Tuesday, 12 May 2009

What If SQL Had Abstract Tables And Composite Types?

There are well-documented mismatches between the object-oriented paradigm and the relational database model. Despite the early adopters telling us we should all be using F# running against CouchDB, I’m going to go out on a limb and say that object-oriented languages and relational databases aren’t going away any time soon.

The more I see and learn about ORMs, the more I get this feeling like there’s a real “code vs data” mindset going on. To an object-oriented application developer, the database is a necessarily evil, the DBA is a pain-in-the-ass Luddite who won’t let you write code the way you want to, tables are an inadequate and inferior persistence mechanism for your beautiful object hierarchies, and – well, if someone could wave a magic wand and just make the whole database thing go away, you’d all be very happy. Even in the most wonderfully agile, test-driven greenfield project, there’s still this perception that the more we can abstract the project away from the database, the better off we’ll be. It’s like the Utopian ideal of ORMs is not to embrace the power of the database – they’d rather make the DB completely irrelevant.

I sit on both sides of this particular fence. As a developer, I find persistence as frustrating and time-consuming as everyone else – but as a business stakeholder, I want my data stored in normal, sensibly-named tables that I can get at using SQL-92 queries. Not because that’s what I’m doing now, but because I really have no idea what I’ll be doing with that data in 5-10 years, and I believe the relational model has stood the test of time. 

I’ve spent today at  Ayende’s NHibernate workshops at the Skillsmatter Progressive .NET event, and he’s shown us all sorts of NHibernate magic, including various strategies for modelling inheritance and class hierarchies with polymorphic associations, sparse tables, and the like. There’s been some discussion of stuff like composite keys, searching, indexes, unique constraints – and it’s pretty clear that when it comes to object-relational mapping, it’s the object folks that are doing all the work, and the relational side of things is really not doing anything much to make their lives easier.

There’s two things that stand out as being particular painful when it comes to object-relational mapping – composite keys and inheritance. Inheritance because it has no analogue in the relational model so you have to somehow “fake” it – which makes no difference to the code, but it can leave the DB in a bit of a mess. Composite keys because they have built-in limitations regarding nested queries (WHERE foo IN (SELECT…)) – and complex equality and value semantics, which means most ORMs strongly advise against using composite keys if you can help it.

(From this point forward I’m making stuff up as a sort of thought experiment. Don’t take any of it too literally :))

What if we added ABSTRACT and EXTENDS keywords to SQL? What if you could do this in your database?

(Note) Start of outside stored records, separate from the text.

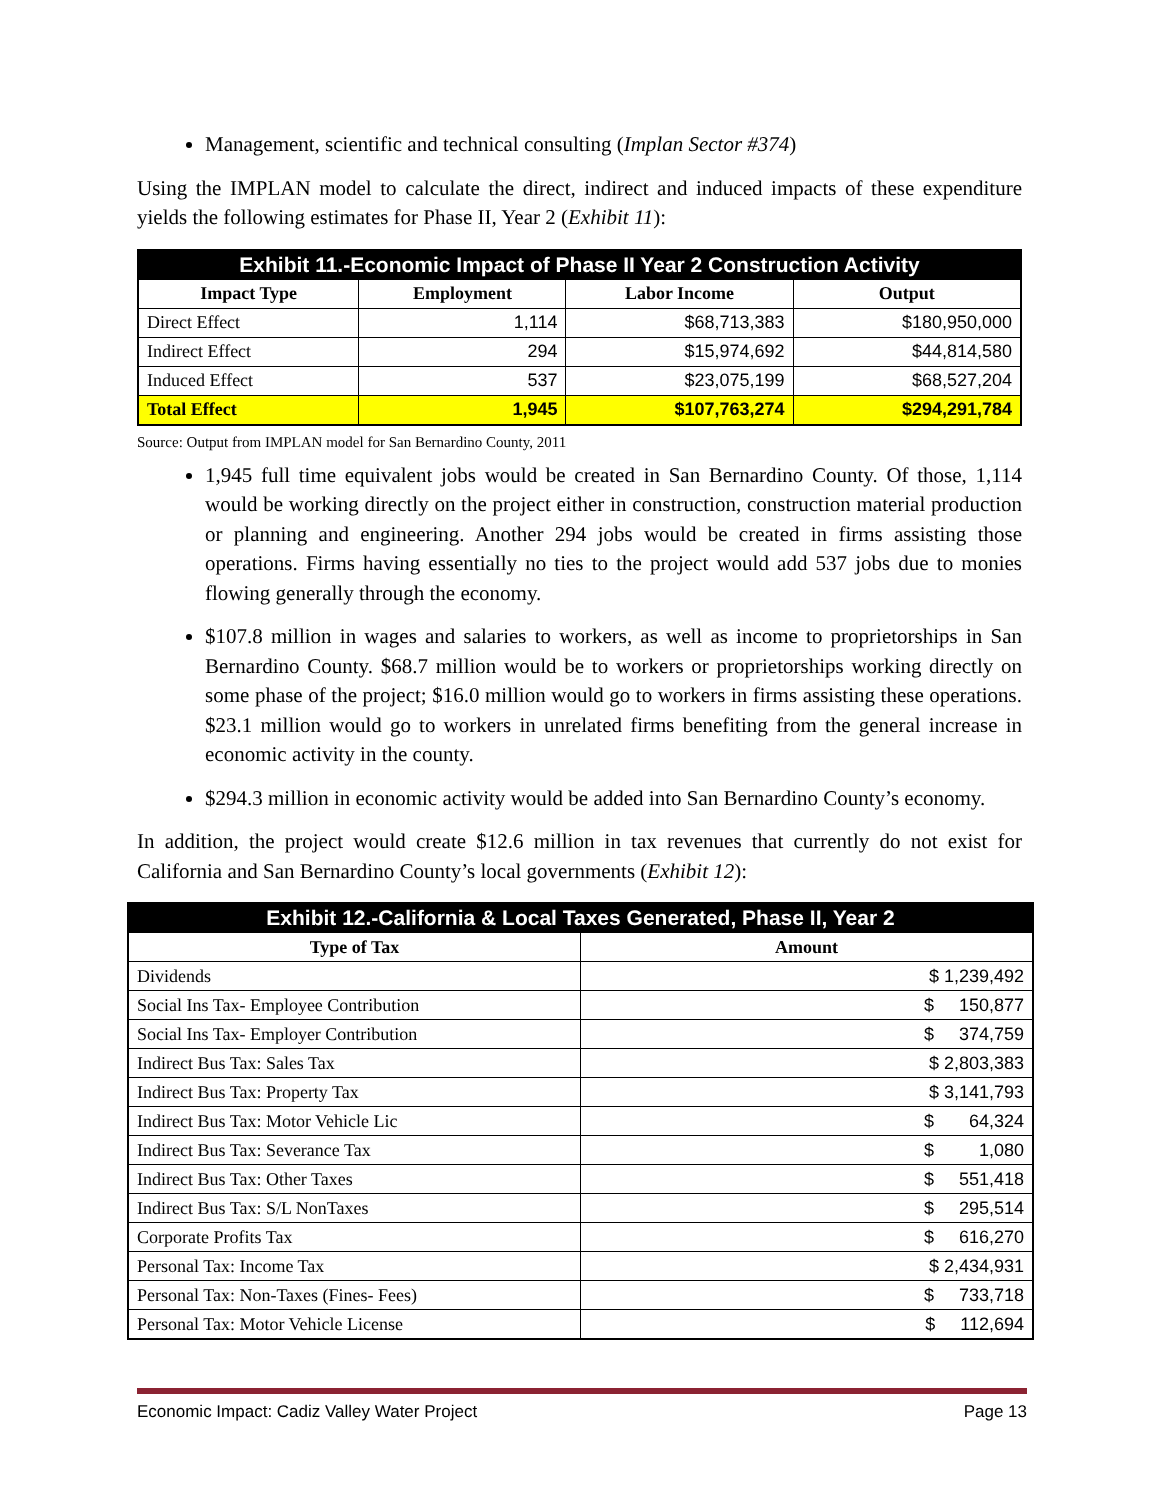Management, scientific and technical consulting (Implan Sector #374)
Using the IMPLAN model to calculate the direct, indirect and induced impacts of these expenditure yields the following estimates for Phase II, Year 2 (Exhibit 11):
| Exhibit 11.-Economic Impact of Phase II Year 2 Construction Activity | | | |
| Impact Type | Employment | Labor Income | Output |
| Direct Effect | 1,114 | $68,713,383 | $180,950,000 |
| Indirect Effect | 294 | $15,974,692 | $44,814,580 |
| Induced Effect | 537 | $23,075,199 | $68,527,204 |
| Total Effect | 1,945 | $107,763,274 | $294,291,784 |
Source: Output from IMPLAN model for San Bernardino County, 2011
1,945 full time equivalent jobs would be created in San Bernardino County. Of those, 1,114 would be working directly on the project either in construction, construction material production or planning and engineering. Another 294 jobs would be created in firms assisting those operations. Firms having essentially no ties to the project would add 537 jobs due to monies flowing generally through the economy.
$107.8 million in wages and salaries to workers, as well as income to proprietorships in San Bernardino County. $68.7 million would be to workers or proprietorships working directly on some phase of the project; $16.0 million would go to workers in firms assisting these operations. $23.1 million would go to workers in unrelated firms benefiting from the general increase in economic activity in the county.
$294.3 million in economic activity would be added into San Bernardino County’s economy.
In addition, the project would create $12.6 million in tax revenues that currently do not exist for California and San Bernardino County’s local governments (Exhibit 12):
| Exhibit 12.-California & Local Taxes Generated, Phase II, Year 2 | |
| Type of Tax | Amount |
| Dividends | $ 1,239,492 |
| Social Ins Tax- Employee Contribution | $ 150,877 |
| Social Ins Tax- Employer Contribution | $ 374,759 |
| Indirect Bus Tax: Sales Tax | $ 2,803,383 |
| Indirect Bus Tax: Property Tax | $ 3,141,793 |
| Indirect Bus Tax: Motor Vehicle Lic | $ 64,324 |
| Indirect Bus Tax: Severance Tax | $ 1,080 |
| Indirect Bus Tax: Other Taxes | $ 551,418 |
| Indirect Bus Tax: S/L NonTaxes | $ 295,514 |
| Corporate Profits Tax | $ 616,270 |
| Personal Tax: Income Tax | $ 2,434,931 |
| Personal Tax: Non-Taxes (Fines- Fees) | $ 733,718 |
| Personal Tax: Motor Vehicle License | $ 112,694 |
Economic Impact: Cadiz Valley Water Project Page 13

CREATE ABSTRACT TABLE Customer (
  ID int identity(1,1) primary key
)

CREATE TABLE Company EXTENDS Customer (
  CompanyName varchar(256)
)

CREATE TABLE Person EXTENDS Customer (
   Forenames varchar(256),
   Surname varchar(256)
)

Here’s the rules:

  • Tables must be abstract or concrete.
  • You can’t insert, update or delete records from an abstract table
  • Both abstract and concrete tables can participate in foreign key relationships
  • One abstract record must have exactly one concrete record (i.e. you can’t insert a Company whose ID already represents a Person)
  • Concrete tables behave like the union of their own columns and their abstract base table’s columns

SELECT * FROM Customer

Id

1
2
3

SELECT * FROM Company

Id CompanyName
1 Monkey Butlers Ltd

SELECT * FROM Person

Id Forenames Surname
2 Eddie Van Halen
3 Jack Sparrow

 

INSERT INTO Person(Id, Forenames, Surname) VALUES(4, “Ayende”, “Rahien”)

-- will work as expected

INSERT INTO Company(Id, Name) VALUES(4, “Rhino Ltd”)

-- will fail with “Distributed key violation” or some such thing, because ID4 is already taken by a Person and so can’t be used for a Company.

You can, e.g. associate Customer with Address (so every address is ‘owned’ by exactly one customer, regardless of whether the customer in question is a person or a company) – but you can also associate Employee with Company directly, so that your data schema enforces the business requirement that a Person cannot have Employees. As a database concept, it doesn’t really add anything – but with a suitably turbocharged ORM, think of what you could do. A simple Customer.ListAll() could return an array of Customer objects – each of which is ACTUALLY a strongly-typed Person or Company. You could do things like Customer.ListAll(typeof(Company)); you could switch on the type of the objects – and all without the compromise of sparse tables or child table inheritance.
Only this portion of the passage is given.